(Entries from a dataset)
#####
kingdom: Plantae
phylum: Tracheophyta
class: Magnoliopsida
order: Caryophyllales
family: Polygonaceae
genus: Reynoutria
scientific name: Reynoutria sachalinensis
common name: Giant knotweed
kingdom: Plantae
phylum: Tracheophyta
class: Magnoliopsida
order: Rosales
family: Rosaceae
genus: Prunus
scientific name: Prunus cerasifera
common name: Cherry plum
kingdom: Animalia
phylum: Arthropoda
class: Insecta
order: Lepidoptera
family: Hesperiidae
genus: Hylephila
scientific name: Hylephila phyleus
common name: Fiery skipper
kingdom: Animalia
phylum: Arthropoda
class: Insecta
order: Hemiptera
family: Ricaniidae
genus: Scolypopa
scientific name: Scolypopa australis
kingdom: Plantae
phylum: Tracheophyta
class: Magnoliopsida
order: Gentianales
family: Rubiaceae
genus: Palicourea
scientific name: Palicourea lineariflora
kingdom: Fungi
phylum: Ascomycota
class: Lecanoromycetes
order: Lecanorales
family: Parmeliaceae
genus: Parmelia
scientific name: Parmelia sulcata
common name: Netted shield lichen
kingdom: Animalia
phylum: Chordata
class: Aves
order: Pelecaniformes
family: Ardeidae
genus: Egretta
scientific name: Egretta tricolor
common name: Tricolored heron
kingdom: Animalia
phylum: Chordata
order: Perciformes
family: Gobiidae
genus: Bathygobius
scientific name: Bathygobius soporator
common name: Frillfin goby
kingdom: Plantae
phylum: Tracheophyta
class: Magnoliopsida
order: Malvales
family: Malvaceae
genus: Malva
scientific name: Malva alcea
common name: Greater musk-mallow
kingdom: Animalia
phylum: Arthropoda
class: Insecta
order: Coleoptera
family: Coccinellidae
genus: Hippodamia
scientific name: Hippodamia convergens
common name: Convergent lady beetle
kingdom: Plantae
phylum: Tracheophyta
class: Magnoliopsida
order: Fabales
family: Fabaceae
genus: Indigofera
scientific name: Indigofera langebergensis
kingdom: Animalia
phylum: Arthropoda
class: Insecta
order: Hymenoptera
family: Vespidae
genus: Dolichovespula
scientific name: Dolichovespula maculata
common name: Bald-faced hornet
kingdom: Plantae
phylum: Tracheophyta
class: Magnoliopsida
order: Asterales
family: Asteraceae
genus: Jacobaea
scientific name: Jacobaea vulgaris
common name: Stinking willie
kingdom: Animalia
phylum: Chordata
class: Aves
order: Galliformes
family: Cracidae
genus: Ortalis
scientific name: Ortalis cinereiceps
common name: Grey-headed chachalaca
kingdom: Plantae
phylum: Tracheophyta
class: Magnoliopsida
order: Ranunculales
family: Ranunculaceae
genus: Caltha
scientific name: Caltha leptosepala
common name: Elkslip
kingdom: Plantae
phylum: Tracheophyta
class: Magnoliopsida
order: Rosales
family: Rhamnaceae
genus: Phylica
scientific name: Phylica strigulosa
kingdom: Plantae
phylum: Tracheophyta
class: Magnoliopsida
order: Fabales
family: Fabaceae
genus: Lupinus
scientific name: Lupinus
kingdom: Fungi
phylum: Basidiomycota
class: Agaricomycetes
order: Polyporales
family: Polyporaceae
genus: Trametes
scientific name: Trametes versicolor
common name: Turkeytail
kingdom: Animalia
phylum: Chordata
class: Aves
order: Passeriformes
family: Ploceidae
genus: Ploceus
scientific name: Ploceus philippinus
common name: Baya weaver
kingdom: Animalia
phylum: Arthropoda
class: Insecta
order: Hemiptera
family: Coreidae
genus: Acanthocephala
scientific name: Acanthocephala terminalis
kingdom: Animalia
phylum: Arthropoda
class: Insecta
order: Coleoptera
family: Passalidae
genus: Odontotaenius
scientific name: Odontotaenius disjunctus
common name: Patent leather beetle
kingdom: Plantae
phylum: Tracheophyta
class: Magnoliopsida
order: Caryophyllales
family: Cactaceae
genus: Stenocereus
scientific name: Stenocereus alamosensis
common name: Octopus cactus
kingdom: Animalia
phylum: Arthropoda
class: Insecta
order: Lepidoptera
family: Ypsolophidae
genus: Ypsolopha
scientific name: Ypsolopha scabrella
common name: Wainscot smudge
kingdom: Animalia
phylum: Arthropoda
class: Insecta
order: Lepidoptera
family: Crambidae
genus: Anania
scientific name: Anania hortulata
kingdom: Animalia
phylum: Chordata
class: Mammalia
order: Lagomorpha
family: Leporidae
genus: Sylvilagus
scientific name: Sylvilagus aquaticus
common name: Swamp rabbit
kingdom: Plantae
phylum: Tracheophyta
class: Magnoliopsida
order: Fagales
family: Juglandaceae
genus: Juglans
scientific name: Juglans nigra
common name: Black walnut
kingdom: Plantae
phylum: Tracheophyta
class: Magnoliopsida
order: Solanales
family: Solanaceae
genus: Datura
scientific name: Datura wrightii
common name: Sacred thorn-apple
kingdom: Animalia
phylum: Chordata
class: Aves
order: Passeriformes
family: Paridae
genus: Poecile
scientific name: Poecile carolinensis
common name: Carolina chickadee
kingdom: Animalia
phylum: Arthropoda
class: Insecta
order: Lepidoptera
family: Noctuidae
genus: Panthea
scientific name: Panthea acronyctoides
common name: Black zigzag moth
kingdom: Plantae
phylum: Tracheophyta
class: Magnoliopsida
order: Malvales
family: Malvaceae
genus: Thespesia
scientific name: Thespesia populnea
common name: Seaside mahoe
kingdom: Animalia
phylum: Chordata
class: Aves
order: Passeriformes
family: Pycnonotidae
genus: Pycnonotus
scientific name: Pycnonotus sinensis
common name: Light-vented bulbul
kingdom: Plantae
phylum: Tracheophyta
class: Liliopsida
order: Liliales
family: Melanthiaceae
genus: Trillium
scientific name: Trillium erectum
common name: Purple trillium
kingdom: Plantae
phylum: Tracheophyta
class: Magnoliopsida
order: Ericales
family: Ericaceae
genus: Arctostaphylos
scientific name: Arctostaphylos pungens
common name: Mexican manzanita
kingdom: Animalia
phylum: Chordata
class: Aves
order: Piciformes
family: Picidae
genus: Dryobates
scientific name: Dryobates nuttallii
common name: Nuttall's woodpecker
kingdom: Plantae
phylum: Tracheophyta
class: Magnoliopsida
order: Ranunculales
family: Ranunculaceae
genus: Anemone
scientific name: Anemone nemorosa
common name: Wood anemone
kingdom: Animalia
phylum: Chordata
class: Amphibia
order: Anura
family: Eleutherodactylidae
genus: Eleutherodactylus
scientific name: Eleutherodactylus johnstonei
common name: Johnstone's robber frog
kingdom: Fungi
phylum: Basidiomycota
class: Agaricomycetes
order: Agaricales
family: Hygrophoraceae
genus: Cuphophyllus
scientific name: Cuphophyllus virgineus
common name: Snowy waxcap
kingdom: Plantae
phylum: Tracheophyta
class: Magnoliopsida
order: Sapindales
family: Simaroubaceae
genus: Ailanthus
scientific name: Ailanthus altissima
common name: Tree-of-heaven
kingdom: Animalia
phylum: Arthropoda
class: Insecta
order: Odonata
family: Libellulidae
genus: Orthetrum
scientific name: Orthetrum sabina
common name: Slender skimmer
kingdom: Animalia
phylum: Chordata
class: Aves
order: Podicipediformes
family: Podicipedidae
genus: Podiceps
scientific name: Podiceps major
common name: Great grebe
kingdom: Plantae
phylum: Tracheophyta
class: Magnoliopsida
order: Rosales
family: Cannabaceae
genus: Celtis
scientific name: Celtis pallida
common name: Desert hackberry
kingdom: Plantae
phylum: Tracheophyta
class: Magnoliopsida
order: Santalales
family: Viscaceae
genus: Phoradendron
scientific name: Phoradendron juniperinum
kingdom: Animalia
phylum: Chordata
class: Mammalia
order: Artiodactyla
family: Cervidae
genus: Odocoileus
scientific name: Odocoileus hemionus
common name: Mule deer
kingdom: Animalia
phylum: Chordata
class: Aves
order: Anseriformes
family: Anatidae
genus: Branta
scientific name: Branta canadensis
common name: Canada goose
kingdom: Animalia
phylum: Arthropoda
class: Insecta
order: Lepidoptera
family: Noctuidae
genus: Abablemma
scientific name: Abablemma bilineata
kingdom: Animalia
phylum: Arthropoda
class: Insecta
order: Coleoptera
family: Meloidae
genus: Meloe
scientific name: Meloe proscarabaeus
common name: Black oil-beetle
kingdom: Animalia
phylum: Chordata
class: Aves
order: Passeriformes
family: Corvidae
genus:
#####
Exercise objective: Express the lines between the ones holding "common name: Nuttall's woodpecker" and "family: Eleutherodactylidae", inclusive, as a two-column CSV with columns field and value and one row per line. Put each field in double quotes and turn any line breaks into spaces.

Finished answer:
field,value
"common name:","Nuttall's woodpecker"
"kingdom:","Plantae"
"phylum:","Tracheophyta"
"class:","Magnoliopsida"
"order:","Ranunculales"
"family:","Ranunculaceae"
"genus:","Anemone"
"scientific name:","Anemone nemorosa"
"common name:","Wood anemone"
"kingdom:","Animalia"
"phylum:","Chordata"
"class:","Amphibia"
"order:","Anura"
"family:","Eleutherodactylidae"